Solving the quadratic equation 9y² - 91y + 225 = 0 using the quadratic formula: $y = \frac-b \pm \sqrt{b^2 - 4ac}}{2a}$ Here, a = 9, b = -91, and c = 225. Plugging these values in, we get $y = \frac{91 \pm \sqrt{(-91)^2 - 4(9)(225)}2(9)} = \frac{91 \pm \sqrt{8281 - 8100}}{18} = \frac{91 \pm \sqrt{181}}{18}$ The two values for y are $y_1 = \frac{91 + \sqrt{181}{18} \approx 5.796$ $y_2 = \frac{91 - \sqrt{181}}{18} \approx 4.315$ For each y value, we use x = 5 - y to find the corresponding x values:

  • For y₁ ≈ 5.796, x₁ = 5 - 5.796 ≈ -0.796
  • For y₂ ≈ 4.315, x₂ = 5 - 4.315 ≈ 0.685

Notice that these are the same solution pairs as we found with Option 1, but the process is slightly less direct.

Conclusion

After a thorough analysis, it is evident that both options are mathematically derived from the original system. However, Option 1 offers a more straightforward path to solving for x and then finding y, making it a more directly equivalent system. Option 2, while valid, requires an additional step of back-substitution to find the x values once the y values are determined. Therefore, the system in Option 1 is the most efficient and directly equivalent system to the original system of equations.

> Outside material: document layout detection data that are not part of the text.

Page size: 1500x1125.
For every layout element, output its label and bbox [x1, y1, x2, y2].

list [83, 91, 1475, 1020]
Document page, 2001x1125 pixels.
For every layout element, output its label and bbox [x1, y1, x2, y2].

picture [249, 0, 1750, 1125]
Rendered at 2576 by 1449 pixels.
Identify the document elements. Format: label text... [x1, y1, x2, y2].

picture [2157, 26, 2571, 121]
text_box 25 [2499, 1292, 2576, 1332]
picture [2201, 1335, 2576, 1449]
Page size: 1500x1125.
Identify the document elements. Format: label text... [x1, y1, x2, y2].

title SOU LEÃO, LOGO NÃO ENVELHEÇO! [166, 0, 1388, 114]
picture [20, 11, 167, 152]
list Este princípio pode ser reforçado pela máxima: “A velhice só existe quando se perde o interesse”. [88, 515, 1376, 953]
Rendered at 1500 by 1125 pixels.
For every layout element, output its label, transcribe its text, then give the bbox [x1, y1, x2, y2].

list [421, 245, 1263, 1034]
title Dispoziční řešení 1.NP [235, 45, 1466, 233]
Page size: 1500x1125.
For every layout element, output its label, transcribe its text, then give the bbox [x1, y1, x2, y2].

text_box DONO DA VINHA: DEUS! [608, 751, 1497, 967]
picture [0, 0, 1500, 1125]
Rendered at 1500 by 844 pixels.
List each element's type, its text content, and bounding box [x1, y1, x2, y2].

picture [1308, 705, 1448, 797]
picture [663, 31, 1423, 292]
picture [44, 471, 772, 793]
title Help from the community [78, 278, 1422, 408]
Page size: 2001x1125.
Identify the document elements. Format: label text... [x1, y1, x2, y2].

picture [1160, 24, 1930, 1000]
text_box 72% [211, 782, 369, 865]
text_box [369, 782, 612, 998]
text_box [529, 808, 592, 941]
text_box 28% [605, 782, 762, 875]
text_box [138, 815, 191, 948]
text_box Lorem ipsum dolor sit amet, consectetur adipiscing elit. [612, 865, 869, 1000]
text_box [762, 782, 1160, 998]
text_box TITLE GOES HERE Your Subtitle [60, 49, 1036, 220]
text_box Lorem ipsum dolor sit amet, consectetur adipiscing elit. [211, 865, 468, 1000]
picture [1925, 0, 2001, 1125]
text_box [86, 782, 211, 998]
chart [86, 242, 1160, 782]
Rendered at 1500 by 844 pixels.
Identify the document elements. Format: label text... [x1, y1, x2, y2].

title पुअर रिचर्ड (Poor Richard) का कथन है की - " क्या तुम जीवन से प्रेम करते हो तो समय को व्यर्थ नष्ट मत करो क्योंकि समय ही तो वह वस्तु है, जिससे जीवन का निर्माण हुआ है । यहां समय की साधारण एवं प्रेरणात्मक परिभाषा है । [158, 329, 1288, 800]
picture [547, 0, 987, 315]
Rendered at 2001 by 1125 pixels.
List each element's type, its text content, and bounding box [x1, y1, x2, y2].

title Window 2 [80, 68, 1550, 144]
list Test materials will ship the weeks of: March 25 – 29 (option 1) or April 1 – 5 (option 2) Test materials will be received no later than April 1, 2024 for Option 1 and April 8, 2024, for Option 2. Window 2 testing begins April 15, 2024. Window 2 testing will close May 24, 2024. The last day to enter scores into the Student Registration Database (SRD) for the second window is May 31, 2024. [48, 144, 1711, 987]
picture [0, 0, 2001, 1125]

Option 1: {5x=9x2y=5x\left\{\begin{aligned} 5-x & =9 x^2 \\ y & =5-x\end{aligned}\right.

This detailed analysis highlights the importance of understanding the relationships between equations in a system and how substitutions can be used to simplify and solve them. The most equivalent system is the one that most clearly and directly leads to the solution set.